# What to produce
For the material below, return exactly the lines starting at the one holding "fruit bowl: none [319,197,404,250]" and ending at the one holding "snack box: present", counting both as part of the range.

--------------------------------------------------

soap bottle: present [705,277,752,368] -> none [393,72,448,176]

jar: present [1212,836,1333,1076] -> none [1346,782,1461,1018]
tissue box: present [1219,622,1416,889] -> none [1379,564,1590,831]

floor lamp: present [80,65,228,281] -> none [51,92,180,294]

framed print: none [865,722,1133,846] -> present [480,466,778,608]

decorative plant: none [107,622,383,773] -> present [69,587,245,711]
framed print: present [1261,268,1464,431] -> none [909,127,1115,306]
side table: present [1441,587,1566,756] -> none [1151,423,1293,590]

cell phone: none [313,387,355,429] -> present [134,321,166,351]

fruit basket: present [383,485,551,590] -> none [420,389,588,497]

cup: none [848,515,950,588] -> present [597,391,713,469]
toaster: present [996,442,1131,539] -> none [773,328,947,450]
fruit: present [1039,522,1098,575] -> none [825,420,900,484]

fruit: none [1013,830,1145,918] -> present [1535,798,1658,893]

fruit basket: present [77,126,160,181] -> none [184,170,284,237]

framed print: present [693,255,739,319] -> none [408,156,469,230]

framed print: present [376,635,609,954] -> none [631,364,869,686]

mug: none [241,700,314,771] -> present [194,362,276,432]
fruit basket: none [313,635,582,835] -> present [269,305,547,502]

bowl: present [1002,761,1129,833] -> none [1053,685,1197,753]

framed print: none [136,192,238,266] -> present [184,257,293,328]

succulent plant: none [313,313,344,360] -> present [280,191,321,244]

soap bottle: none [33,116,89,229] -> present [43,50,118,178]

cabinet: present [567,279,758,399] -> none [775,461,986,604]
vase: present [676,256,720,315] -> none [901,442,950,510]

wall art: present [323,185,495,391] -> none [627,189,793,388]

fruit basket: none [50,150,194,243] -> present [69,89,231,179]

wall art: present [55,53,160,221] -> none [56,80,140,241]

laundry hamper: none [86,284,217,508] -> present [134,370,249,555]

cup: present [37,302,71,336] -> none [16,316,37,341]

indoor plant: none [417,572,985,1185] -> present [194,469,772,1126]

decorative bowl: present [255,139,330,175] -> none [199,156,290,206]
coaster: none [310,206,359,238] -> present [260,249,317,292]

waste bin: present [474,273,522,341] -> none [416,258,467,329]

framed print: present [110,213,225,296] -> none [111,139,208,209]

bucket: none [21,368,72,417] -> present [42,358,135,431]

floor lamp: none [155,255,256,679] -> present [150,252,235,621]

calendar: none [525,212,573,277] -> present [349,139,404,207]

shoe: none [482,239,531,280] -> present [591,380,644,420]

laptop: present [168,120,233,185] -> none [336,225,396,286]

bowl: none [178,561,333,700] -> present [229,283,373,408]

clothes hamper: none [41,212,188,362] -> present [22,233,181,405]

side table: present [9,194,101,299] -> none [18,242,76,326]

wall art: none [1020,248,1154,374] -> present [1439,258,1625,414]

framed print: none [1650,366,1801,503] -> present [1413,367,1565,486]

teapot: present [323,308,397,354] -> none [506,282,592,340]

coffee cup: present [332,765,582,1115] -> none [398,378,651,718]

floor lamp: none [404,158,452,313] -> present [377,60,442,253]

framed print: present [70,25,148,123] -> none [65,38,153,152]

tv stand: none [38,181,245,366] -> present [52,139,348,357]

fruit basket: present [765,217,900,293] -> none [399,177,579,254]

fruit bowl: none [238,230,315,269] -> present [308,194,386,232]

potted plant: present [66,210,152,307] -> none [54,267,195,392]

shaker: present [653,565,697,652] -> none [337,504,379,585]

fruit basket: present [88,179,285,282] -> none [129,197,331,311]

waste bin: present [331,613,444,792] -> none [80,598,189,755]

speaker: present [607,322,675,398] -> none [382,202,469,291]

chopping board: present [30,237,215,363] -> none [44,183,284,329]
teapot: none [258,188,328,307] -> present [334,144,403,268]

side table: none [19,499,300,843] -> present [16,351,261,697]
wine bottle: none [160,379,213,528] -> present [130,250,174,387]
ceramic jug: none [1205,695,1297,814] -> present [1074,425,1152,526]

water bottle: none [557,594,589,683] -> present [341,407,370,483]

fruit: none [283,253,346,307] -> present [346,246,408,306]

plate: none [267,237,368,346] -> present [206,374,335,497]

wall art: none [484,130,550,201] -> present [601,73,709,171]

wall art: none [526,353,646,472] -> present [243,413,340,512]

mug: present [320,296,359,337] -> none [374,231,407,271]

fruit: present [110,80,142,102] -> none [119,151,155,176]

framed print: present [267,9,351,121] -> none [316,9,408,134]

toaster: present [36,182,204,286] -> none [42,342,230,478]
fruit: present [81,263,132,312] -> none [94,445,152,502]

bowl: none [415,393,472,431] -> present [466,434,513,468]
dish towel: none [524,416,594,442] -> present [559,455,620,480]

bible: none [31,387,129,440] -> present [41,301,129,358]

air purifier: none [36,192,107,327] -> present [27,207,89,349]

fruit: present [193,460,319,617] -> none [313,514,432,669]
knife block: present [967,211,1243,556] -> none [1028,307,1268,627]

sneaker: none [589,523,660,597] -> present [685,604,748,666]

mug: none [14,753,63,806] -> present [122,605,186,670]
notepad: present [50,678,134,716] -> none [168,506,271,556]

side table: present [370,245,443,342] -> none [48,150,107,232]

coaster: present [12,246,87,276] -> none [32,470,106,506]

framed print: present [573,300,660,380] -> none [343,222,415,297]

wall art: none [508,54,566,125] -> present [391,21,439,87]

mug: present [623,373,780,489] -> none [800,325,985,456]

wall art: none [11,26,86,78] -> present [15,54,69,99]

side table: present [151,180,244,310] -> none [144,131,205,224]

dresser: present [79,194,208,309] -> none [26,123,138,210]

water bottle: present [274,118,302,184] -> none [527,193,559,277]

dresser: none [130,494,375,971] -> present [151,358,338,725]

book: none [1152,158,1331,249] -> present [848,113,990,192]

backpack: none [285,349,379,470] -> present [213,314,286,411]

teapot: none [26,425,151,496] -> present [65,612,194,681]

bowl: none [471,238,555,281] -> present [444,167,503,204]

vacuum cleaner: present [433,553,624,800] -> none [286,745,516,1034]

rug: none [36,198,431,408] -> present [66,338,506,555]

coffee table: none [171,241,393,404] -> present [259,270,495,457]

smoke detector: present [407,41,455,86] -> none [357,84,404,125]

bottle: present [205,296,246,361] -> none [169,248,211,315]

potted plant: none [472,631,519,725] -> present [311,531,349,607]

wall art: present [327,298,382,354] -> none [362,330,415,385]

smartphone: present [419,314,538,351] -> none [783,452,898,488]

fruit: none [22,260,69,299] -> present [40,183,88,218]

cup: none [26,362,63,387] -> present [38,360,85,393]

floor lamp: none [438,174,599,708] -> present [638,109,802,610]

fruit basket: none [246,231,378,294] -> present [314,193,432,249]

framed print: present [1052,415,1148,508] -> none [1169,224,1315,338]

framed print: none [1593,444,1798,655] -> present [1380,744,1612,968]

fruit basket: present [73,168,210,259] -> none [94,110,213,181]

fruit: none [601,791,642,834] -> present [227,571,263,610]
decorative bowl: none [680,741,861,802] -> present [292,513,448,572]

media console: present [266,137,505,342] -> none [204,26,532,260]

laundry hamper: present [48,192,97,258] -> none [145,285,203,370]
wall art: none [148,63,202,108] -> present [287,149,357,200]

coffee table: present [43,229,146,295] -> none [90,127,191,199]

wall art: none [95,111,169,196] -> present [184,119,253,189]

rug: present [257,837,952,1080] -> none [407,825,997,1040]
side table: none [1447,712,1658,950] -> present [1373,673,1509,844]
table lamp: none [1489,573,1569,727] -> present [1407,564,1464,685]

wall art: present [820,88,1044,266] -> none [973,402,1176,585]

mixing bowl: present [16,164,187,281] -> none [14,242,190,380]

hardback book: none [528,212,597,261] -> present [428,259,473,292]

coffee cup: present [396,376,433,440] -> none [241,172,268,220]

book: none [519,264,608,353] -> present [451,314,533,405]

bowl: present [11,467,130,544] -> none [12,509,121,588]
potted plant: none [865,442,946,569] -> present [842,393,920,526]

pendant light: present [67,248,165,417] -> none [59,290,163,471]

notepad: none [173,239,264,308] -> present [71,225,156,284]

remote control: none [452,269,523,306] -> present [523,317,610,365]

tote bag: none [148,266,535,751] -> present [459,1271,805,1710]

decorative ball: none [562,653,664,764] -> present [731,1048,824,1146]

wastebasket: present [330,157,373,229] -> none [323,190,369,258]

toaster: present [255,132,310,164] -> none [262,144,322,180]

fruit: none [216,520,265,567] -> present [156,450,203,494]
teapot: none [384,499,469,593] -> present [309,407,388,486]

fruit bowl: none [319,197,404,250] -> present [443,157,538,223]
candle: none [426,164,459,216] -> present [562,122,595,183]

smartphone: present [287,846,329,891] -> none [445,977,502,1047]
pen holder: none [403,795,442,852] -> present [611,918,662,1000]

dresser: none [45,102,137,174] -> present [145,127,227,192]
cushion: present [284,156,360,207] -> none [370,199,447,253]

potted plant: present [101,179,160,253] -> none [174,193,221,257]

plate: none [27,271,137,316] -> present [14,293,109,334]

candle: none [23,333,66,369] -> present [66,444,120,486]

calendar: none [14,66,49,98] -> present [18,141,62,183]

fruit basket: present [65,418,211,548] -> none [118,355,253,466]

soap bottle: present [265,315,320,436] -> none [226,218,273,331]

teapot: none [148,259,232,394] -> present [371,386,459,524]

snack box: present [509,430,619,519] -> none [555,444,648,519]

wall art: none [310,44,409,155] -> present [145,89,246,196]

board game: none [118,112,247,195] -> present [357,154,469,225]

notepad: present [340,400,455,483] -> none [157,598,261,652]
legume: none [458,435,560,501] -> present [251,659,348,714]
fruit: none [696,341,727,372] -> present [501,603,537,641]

--------------------------------------------------

# Response to the exercise
fruit bowl: none [319,197,404,250] -> present [443,157,538,223]
candle: none [426,164,459,216] -> present [562,122,595,183]

smartphone: present [287,846,329,891] -> none [445,977,502,1047]
pen holder: none [403,795,442,852] -> present [611,918,662,1000]

dresser: none [45,102,137,174] -> present [145,127,227,192]
cushion: present [284,156,360,207] -> none [370,199,447,253]

potted plant: present [101,179,160,253] -> none [174,193,221,257]

plate: none [27,271,137,316] -> present [14,293,109,334]

candle: none [23,333,66,369] -> present [66,444,120,486]

calendar: none [14,66,49,98] -> present [18,141,62,183]

fruit basket: present [65,418,211,548] -> none [118,355,253,466]

soap bottle: present [265,315,320,436] -> none [226,218,273,331]

teapot: none [148,259,232,394] -> present [371,386,459,524]

snack box: present [509,430,619,519] -> none [555,444,648,519]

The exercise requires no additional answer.